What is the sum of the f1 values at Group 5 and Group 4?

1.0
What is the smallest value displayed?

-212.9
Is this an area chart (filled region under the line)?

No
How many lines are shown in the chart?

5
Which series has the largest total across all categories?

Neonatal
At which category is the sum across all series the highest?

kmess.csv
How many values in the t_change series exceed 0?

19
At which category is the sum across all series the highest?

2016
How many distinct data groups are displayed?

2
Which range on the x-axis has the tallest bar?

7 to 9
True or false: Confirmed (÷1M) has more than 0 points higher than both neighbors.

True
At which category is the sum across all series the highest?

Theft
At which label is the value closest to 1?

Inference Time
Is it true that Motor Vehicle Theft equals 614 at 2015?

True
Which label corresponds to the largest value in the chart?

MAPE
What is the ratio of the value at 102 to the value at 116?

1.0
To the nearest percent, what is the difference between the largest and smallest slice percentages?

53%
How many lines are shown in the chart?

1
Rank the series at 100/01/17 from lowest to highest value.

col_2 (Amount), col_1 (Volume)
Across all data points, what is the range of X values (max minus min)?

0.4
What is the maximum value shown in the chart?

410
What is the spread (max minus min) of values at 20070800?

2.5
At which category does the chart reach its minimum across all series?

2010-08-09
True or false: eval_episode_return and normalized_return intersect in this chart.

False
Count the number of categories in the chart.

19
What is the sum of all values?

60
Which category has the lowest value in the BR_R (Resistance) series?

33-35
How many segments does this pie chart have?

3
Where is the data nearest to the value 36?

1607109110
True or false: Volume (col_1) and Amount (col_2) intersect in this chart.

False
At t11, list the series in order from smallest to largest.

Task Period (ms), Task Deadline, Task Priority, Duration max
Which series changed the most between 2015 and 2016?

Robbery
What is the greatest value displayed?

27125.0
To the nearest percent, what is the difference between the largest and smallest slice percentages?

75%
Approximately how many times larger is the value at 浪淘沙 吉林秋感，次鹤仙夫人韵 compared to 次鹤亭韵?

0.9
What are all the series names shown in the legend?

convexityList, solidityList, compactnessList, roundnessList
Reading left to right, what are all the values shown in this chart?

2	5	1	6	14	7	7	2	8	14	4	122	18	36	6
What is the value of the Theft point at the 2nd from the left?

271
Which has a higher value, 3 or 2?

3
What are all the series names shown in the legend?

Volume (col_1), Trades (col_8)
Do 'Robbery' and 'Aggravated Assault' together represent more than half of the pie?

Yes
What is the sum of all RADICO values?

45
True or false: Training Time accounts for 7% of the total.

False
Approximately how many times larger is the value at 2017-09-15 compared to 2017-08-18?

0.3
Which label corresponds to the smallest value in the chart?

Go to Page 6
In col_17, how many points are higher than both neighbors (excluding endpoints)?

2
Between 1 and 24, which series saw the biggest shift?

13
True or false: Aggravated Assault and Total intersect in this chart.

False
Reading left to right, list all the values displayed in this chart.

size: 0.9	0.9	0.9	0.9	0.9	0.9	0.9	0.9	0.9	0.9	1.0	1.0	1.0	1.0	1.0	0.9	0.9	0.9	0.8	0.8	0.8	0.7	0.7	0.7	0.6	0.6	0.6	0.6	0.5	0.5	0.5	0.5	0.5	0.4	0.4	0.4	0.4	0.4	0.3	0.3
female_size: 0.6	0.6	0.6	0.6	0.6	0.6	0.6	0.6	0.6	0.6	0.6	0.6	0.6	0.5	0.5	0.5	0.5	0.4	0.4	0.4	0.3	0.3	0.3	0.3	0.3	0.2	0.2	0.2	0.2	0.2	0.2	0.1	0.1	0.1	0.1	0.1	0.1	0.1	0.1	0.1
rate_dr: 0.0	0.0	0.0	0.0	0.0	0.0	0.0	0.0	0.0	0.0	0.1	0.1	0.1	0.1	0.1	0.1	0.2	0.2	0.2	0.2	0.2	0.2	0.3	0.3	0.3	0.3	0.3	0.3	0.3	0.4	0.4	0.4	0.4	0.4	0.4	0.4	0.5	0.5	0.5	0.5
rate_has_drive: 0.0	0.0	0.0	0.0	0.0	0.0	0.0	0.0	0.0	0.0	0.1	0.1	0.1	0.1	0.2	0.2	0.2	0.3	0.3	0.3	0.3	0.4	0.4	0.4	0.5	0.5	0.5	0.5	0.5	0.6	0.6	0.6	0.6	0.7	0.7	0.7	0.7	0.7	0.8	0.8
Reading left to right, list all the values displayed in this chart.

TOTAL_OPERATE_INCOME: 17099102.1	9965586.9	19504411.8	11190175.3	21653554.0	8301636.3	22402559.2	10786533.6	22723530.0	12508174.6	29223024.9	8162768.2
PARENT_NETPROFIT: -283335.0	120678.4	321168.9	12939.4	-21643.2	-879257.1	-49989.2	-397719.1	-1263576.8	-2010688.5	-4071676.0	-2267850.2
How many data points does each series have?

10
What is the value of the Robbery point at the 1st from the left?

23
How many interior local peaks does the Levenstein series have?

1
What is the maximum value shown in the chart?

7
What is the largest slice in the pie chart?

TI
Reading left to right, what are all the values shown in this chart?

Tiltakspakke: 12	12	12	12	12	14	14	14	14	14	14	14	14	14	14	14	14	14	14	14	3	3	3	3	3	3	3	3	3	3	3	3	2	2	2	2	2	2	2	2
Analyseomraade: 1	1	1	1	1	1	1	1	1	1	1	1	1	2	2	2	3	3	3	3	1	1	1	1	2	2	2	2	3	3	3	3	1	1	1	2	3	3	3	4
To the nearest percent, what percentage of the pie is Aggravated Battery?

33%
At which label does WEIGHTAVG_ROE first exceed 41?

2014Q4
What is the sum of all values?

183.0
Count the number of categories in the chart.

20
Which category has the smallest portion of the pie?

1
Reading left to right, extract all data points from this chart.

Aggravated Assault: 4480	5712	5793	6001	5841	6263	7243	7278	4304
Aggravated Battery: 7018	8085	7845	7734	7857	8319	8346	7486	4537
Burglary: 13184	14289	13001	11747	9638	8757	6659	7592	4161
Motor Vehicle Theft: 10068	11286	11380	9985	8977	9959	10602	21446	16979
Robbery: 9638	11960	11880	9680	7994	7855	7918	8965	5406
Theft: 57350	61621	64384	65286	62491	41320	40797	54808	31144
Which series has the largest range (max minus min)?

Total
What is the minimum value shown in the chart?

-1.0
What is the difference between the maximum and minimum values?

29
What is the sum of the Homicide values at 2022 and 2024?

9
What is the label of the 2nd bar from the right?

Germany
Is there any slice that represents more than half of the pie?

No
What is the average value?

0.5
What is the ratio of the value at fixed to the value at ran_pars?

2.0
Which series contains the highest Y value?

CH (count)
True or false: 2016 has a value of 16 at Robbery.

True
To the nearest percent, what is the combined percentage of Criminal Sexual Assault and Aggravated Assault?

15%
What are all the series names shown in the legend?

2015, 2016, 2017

▬▬▬▬▬▬▬▬▬▬

• REQUEST:
Copy the records verbatim, from the start through the line that contains "Is it true that".

• REPLY:
What is the sum of the f1 values at Group 5 and Group 4?

1.0
What is the smallest value displayed?

-212.9
Is this an area chart (filled region under the line)?

No
How many lines are shown in the chart?

5
Which series has the largest total across all categories?

Neonatal
At which category is the sum across all series the highest?

kmess.csv
How many values in the t_change series exceed 0?

19
At which category is the sum across all series the highest?

2016
How many distinct data groups are displayed?

2
Which range on the x-axis has the tallest bar?

7 to 9
True or false: Confirmed (÷1M) has more than 0 points higher than both neighbors.

True
At which category is the sum across all series the highest?

Theft
At which label is the value closest to 1?

Inference Time
Is it true that Motor Vehicle Theft equals 614 at 2015?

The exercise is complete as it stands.